REQUIRED WORK> Return every line in the entries below unchanged, character for character.

[Saved data entries]
********

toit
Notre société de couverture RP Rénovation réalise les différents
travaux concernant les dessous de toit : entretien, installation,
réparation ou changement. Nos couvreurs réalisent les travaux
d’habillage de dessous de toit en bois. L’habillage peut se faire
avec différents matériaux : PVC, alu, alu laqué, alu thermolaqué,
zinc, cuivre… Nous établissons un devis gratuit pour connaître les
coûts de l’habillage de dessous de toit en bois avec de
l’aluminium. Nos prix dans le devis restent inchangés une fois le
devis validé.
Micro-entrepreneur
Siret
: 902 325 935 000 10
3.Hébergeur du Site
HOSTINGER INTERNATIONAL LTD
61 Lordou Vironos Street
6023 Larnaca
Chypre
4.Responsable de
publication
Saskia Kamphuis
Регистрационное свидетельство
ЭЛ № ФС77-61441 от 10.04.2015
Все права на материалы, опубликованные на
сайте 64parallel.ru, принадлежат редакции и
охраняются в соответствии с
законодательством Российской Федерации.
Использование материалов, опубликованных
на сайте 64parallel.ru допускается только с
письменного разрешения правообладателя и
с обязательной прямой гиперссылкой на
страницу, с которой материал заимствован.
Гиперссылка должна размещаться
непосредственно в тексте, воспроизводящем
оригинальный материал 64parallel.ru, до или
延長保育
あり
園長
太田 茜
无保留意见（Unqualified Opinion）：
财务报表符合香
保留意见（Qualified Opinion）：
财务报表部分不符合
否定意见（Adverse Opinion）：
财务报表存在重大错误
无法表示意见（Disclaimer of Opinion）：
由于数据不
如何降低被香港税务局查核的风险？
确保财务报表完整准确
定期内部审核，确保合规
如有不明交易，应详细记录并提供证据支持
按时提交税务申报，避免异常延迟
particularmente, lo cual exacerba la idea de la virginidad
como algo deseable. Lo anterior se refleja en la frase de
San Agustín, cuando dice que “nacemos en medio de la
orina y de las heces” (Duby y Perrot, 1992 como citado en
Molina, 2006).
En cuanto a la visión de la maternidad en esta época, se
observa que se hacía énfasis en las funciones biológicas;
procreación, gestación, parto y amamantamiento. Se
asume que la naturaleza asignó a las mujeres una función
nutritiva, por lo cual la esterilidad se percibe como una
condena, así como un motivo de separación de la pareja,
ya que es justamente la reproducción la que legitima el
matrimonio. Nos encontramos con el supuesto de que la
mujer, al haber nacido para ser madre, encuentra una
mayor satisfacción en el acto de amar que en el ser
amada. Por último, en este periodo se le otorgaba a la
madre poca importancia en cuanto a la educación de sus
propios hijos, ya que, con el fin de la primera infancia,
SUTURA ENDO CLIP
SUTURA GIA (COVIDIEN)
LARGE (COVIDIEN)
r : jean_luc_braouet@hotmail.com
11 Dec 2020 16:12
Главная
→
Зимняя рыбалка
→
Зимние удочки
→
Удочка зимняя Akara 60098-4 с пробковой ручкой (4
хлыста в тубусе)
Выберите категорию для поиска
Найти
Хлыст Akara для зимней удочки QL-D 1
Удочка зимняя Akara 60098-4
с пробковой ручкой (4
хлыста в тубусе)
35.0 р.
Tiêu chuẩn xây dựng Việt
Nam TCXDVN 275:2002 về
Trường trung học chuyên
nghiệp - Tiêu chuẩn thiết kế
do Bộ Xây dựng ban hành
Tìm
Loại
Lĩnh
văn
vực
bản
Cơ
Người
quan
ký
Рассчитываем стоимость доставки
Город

********

RESPONSE BELOW>
toit
Notre société de couverture RP Rénovation réalise les différents
travaux concernant les dessous de toit : entretien, installation,
réparation ou changement. Nos couvreurs réalisent les travaux
d’habillage de dessous de toit en bois. L’habillage peut se faire
avec différents matériaux : PVC, alu, alu laqué, alu thermolaqué,
zinc, cuivre… Nous établissons un devis gratuit pour connaître les
coûts de l’habillage de dessous de toit en bois avec de
l’aluminium. Nos prix dans le devis restent inchangés une fois le
devis validé.
Micro-entrepreneur
Siret
: 902 325 935 000 10
3.Hébergeur du Site
HOSTINGER INTERNATIONAL LTD
61 Lordou Vironos Street
6023 Larnaca
Chypre
4.Responsable de
publication
Saskia Kamphuis
Регистрационное свидетельство
ЭЛ № ФС77-61441 от 10.04.2015
Все права на материалы, опубликованные на
сайте 64parallel.ru, принадлежат редакции и
охраняются в соответствии с
законодательством Российской Федерации.
Использование материалов, опубликованных
на сайте 64parallel.ru допускается только с
письменного разрешения правообладателя и
с обязательной прямой гиперссылкой на
страницу, с которой материал заимствован.
Гиперссылка должна размещаться
непосредственно в тексте, воспроизводящем
оригинальный материал 64parallel.ru, до или
延長保育
あり
園長
太田 茜
无保留意见（Unqualified Opinion）：
财务报表符合香
保留意见（Qualified Opinion）：
财务报表部分不符合
否定意见（Adverse Opinion）：
财务报表存在重大错误
无法表示意见（Disclaimer of Opinion）：
由于数据不
如何降低被香港税务局查核的风险？
确保财务报表完整准确
定期内部审核，确保合规
如有不明交易，应详细记录并提供证据支持
按时提交税务申报，避免异常延迟
particularmente, lo cual exacerba la idea de la virginidad
como algo deseable. Lo anterior se refleja en la frase de
San Agustín, cuando dice que “nacemos en medio de la
orina y de las heces” (Duby y Perrot, 1992 como citado en
Molina, 2006).
En cuanto a la visión de la maternidad en esta época, se
observa que se hacía énfasis en las funciones biológicas;
procreación, gestación, parto y amamantamiento. Se
asume que la naturaleza asignó a las mujeres una función
nutritiva, por lo cual la esterilidad se percibe como una
condena, así como un motivo de separación de la pareja,
ya que es justamente la reproducción la que legitima el
matrimonio. Nos encontramos con el supuesto de que la
mujer, al haber nacido para ser madre, encuentra una
mayor satisfacción en el acto de amar que en el ser
amada. Por último, en este periodo se le otorgaba a la
madre poca importancia en cuanto a la educación de sus
propios hijos, ya que, con el fin de la primera infancia,
SUTURA ENDO CLIP
SUTURA GIA (COVIDIEN)
LARGE (COVIDIEN)
r : jean_luc_braouet@hotmail.com
11 Dec 2020 16:12
Главная
→
Зимняя рыбалка
→
Зимние удочки
→
Удочка зимняя Akara 60098-4 с пробковой ручкой (4
хлыста в тубусе)
Выберите категорию для поиска
Найти
Хлыст Akara для зимней удочки QL-D 1
Удочка зимняя Akara 60098-4
с пробковой ручкой (4
хлыста в тубусе)
35.0 р.
Tiêu chuẩn xây dựng Việt
Nam TCXDVN 275:2002 về
Trường trung học chuyên
nghiệp - Tiêu chuẩn thiết kế
do Bộ Xây dựng ban hành
Tìm
Loại
Lĩnh
văn
vực
bản
Cơ
Người
quan
ký
Рассчитываем стоимость доставки
Город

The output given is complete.